## [Your objective]
Please filter the entries and return only the lines that include "carne".

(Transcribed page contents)

=== Begin Enclosure ===

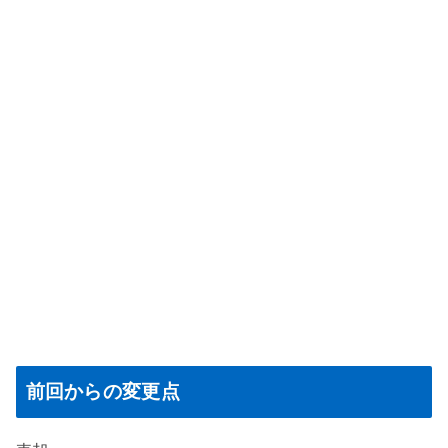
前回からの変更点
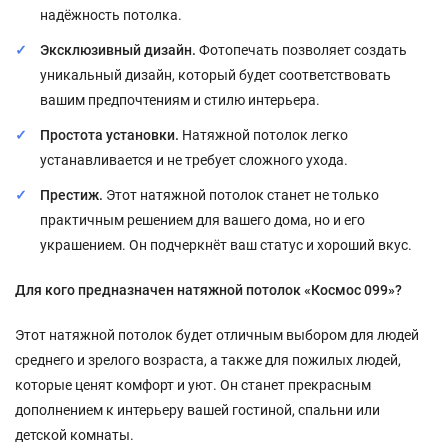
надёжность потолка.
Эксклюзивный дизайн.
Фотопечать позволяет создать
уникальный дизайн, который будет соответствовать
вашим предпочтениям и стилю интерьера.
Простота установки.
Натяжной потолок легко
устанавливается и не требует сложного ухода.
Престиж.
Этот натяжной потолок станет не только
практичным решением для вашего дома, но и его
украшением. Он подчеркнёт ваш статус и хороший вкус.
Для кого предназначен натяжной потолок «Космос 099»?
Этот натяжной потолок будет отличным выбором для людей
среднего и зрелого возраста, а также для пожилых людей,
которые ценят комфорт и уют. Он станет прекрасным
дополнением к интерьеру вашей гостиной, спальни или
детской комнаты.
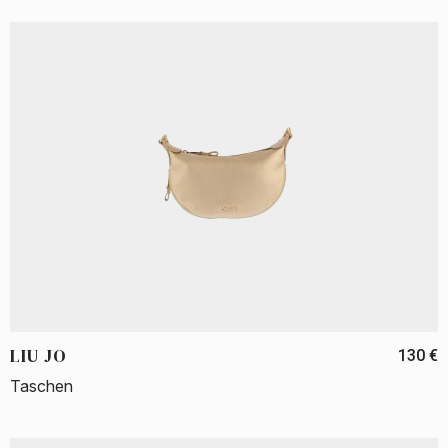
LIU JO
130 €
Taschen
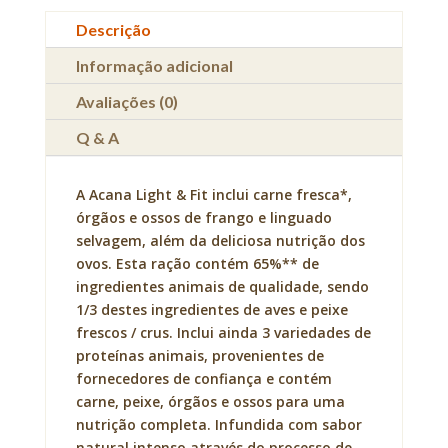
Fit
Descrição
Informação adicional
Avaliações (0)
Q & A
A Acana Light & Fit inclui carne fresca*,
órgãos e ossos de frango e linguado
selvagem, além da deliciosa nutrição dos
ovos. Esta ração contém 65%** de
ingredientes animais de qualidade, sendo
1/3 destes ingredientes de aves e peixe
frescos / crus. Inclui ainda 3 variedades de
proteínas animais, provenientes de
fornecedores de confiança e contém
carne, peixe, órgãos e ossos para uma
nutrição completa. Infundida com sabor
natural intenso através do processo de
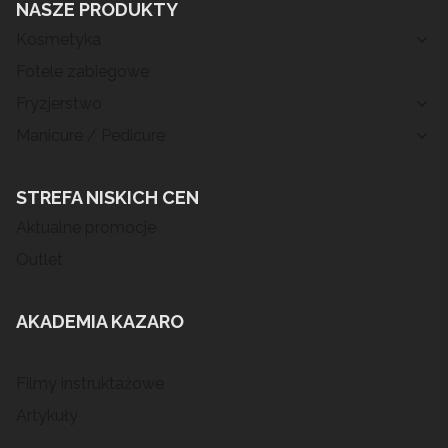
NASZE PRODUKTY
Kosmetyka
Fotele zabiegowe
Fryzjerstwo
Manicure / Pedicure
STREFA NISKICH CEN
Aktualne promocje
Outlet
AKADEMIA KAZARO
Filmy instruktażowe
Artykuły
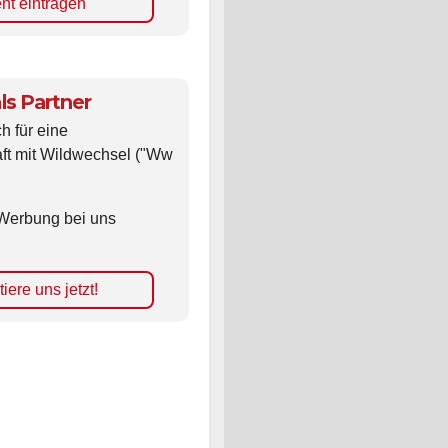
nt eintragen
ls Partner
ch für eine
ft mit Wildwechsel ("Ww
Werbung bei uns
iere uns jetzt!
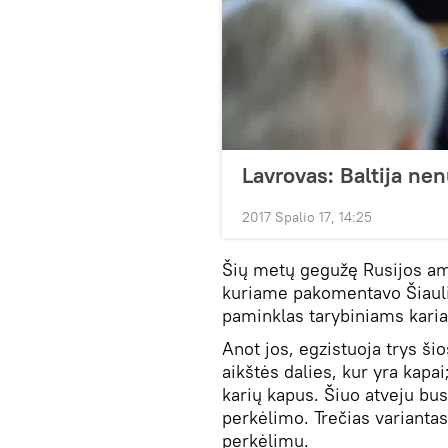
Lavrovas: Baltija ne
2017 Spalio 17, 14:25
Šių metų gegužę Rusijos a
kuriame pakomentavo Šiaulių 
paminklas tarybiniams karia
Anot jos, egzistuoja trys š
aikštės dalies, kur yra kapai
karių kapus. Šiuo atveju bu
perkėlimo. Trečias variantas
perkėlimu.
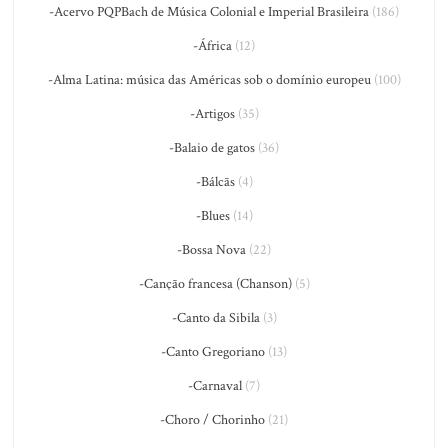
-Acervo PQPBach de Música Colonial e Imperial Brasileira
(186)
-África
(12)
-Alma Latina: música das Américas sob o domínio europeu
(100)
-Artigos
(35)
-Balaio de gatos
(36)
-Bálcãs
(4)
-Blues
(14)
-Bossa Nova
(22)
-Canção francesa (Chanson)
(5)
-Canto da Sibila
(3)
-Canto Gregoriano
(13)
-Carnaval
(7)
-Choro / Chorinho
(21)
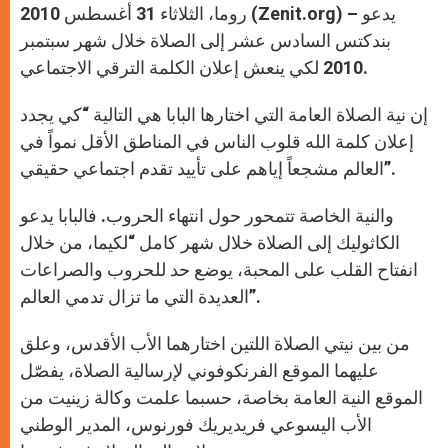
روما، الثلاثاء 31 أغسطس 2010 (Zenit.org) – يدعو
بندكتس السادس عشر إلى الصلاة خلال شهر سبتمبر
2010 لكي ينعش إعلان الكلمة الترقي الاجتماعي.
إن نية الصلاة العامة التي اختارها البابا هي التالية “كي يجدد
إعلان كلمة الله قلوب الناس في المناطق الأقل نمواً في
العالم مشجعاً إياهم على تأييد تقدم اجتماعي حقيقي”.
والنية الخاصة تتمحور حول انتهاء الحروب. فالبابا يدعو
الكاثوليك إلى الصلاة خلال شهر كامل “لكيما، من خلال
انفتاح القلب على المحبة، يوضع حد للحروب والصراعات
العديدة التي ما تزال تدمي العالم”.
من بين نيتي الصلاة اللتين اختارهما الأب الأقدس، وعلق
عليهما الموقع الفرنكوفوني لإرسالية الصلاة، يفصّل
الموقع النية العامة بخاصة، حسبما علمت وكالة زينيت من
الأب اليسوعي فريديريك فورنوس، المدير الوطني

=== End Enclosure ===

## [Your response]
A Acana Light & Fit inclui carne fresca*,
carne, peixe, órgãos e ossos para uma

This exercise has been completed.